Air Traffic Control: To what extent can we predict performance based on personality?
Degree GrantorUniversity of Canterbury
Degree NameMaster of Science
Purpose – This research looked into the validity of personality in predicting air traffic controller performance and identified which function (curvilinear or linear) was the best fit for each given relationship.
Design/methodology/approach – Participants from an Air Traffic Control Provider in New Zealand completed both the OPQ Personality measure within a high stakes condition (recruitment) and low stakes condition (in the year 2014) and had managerial performance ratings completed in 2014. This data was then analysed using within sample t tests, regression and curve estimation techniques.
Findings – 18 relationships were found to be significant between personality traits and the performance competencies. Of these, 10 relationships displayed evidence of a curvilinear function which adds to the growing literature supporting the introduction of a curvilinear function in the personality-performance relationship.
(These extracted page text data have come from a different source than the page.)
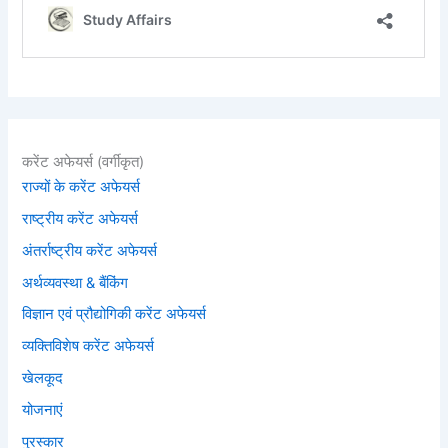
करेंट अफेयर्स (वर्गीकृत)
राज्यों के करेंट अफेयर्स
राष्ट्रीय करेंट अफेयर्स
अंतर्राष्ट्रीय करेंट अफेयर्स
अर्थव्यवस्था & बैंकिंग
विज्ञान एवं प्रौद्योगिकी करेंट अफेयर्स
व्यक्तिविशेष करेंट अफेयर्स
खेलकूद
योजनाएं
पुरस्कार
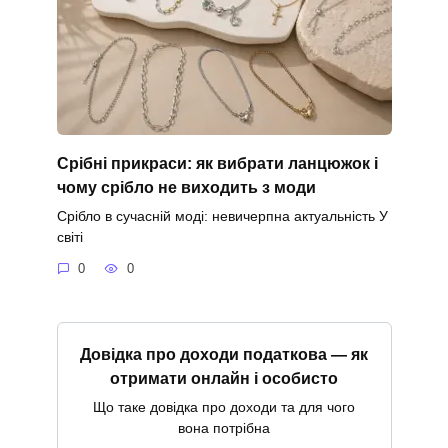
Срібні прикраси: як вибрати ланцюжок і
чому срібло не виходить з моди
Срібло в сучасній моді: невичерпна актуальність У
світі
0
0
Довідка про доходи податкова — як
отримати онлайн і особисто
Що таке довідка про доходи та для чого
вона потрібна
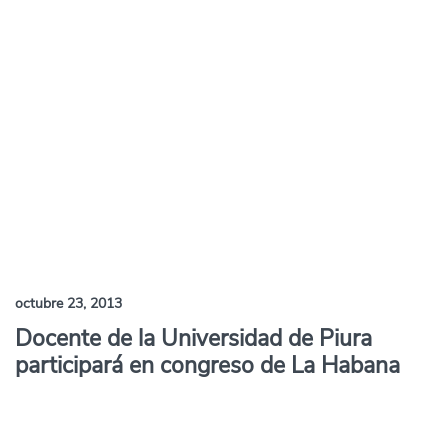
octubre 23, 2013
Docente de la Universidad de Piura
participará en congreso de La Habana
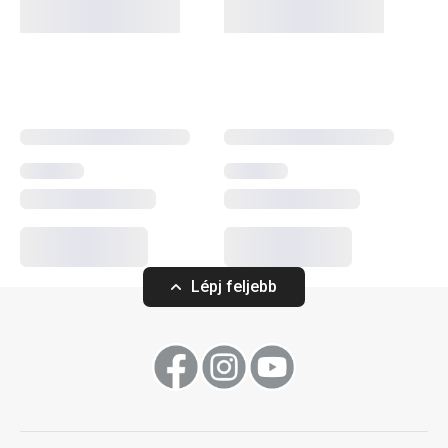
fakanalakat
, fa
fordítólapátokat
,
villákat
és brazil
kaucsukfából készült
késblokkokat
találsz.
Főzés
Szeletelés
Konyhai eszközök
Lépj feljebb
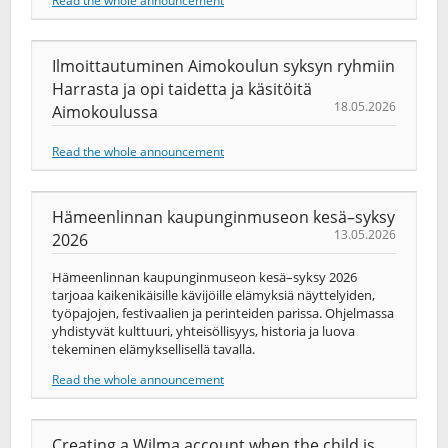
Read the whole announcement
Ilmoittautuminen Aimokoulun syksyn ryhmiin
Harrasta ja opi taidetta ja käsitöitä
18.05.2026
Aimokoulussa
Read the whole announcement
Hämeenlinnan kaupunginmuseon kesä–syksy
13.05.2026
2026
Hämeenlinnan kaupunginmuseon kesä–syksy 2026
tarjoaa kaikenikäisille kävijöille elämyksiä näyttelyiden,
työpajojen, festivaalien ja perinteiden parissa. Ohjelmassa
yhdistyvät kulttuuri, yhteisöllisyys, historia ja luova
tekeminen elämyksellisellä tavalla.
Read the whole announcement
Creating a Wilma account when the child is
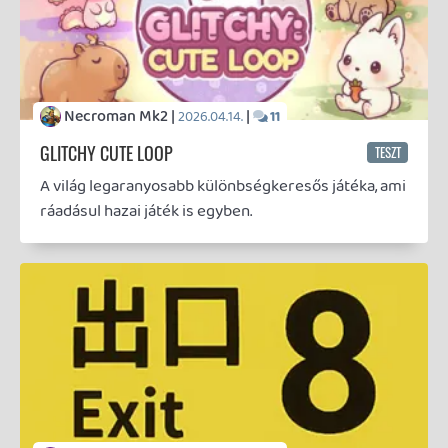
liquid |
|
2026.02.17.
7
EMLÉKEZTEK RÁ
NOSZTALGIA
...amikor a Bungie még...
Necroman Mk2 |
|
2026.02.15.
7
HIGHGUARD - BLOGTESZT
FREEPLAY
Kevés játék kapott már az érkezése előtt nagyobb
ellenszelet, mint a Highguard. De vajon
megérdemelten? Tényleg egy katasztrofálisan
rossz játék volna-e, vagy csupán a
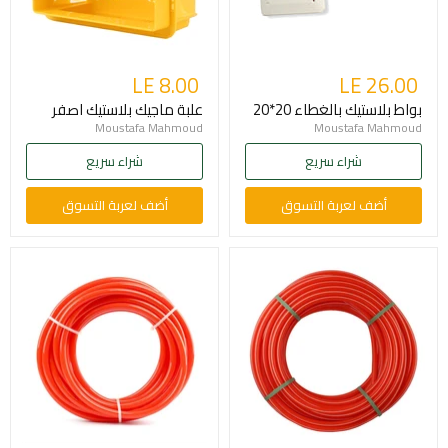
LE 8.00
LE 26.00
بواط بلاستيك بالغطاء 20*20
علبة ماجيك بلاستيك اصفر
Moustafa Mahmoud
Moustafa Mahmoud
شراء سريع
شراء سريع
أضف لعربة التسوق
أضف لعربة التسوق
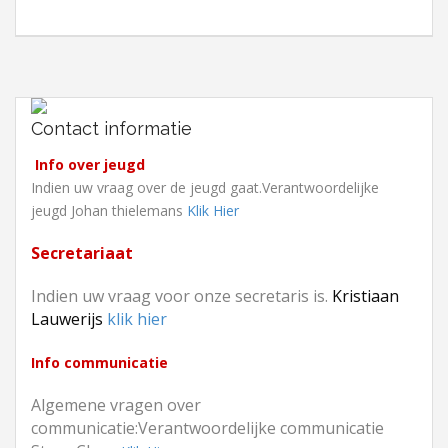
Contact informatie
Info over jeugd
Indien uw vraag over de jeugd gaat.Verantwoordelijke
jeugd Johan thielemans
Klik Hier
Secretariaat
Indien uw vraag voor onze secretaris is.
Kristiaan
Lauwerijs
klik hier
Info communicatie
Algemene vragen over
communicatie:Verantwoordelijke communicatie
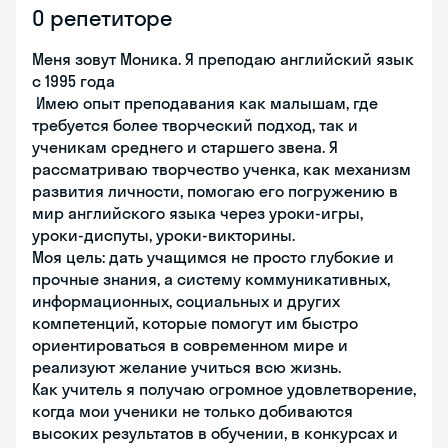
О репетиторе
Меня зовут Моника. Я преподаю английский язык
с 1995 года
Имею опыт преподавания как малышам, где
требуется более творческий подход, так и
ученикам среднего и старшего звена. Я
рассматриваю творчество ученка, как механизм
развития личности, помогаю его погружению в
мир английского языка через уроки-игры,
уроки-диспуты, уроки-викторины.
Моя цель: дать учащимся не просто глубокие и
прочные знания, а систему коммуникативных,
информационных, социальных и других
компетенций, которые помогут им быстро
ориентироваться в современном мире и
реализуют желание учиться всю жизнь.
Как учитель я получаю огромное удовлетворение,
когда мои ученики не только добиваются
высоких результатов в обучении, в конкурсах и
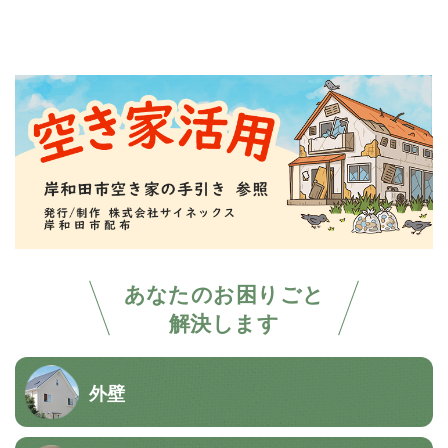
あなたのお困りごと
解決します
外壁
Research Limitations/Implications – There is one minor limitations within the current study. This is that through the use of self-report data, there is a risk of response distortion occurring. Despite this, the current research provides evidence of the validity of personality in predicting performance and a platform for future research into the area. Furthermore, it provides valuable information to improve the successfulness of the selection process.
Originality/value – The study adds to the minimal research on personality and air traffic control performance, and is among the first to examine the idea of a curvilinear function between personality and air traffic controller performance, as opposed to the linear function that has been the only function considered in air traffic control performance research thus far.
Keywords – Personality, performance, air traffic control, linear, curvilinear, response distortion. Paper type – Dissertation.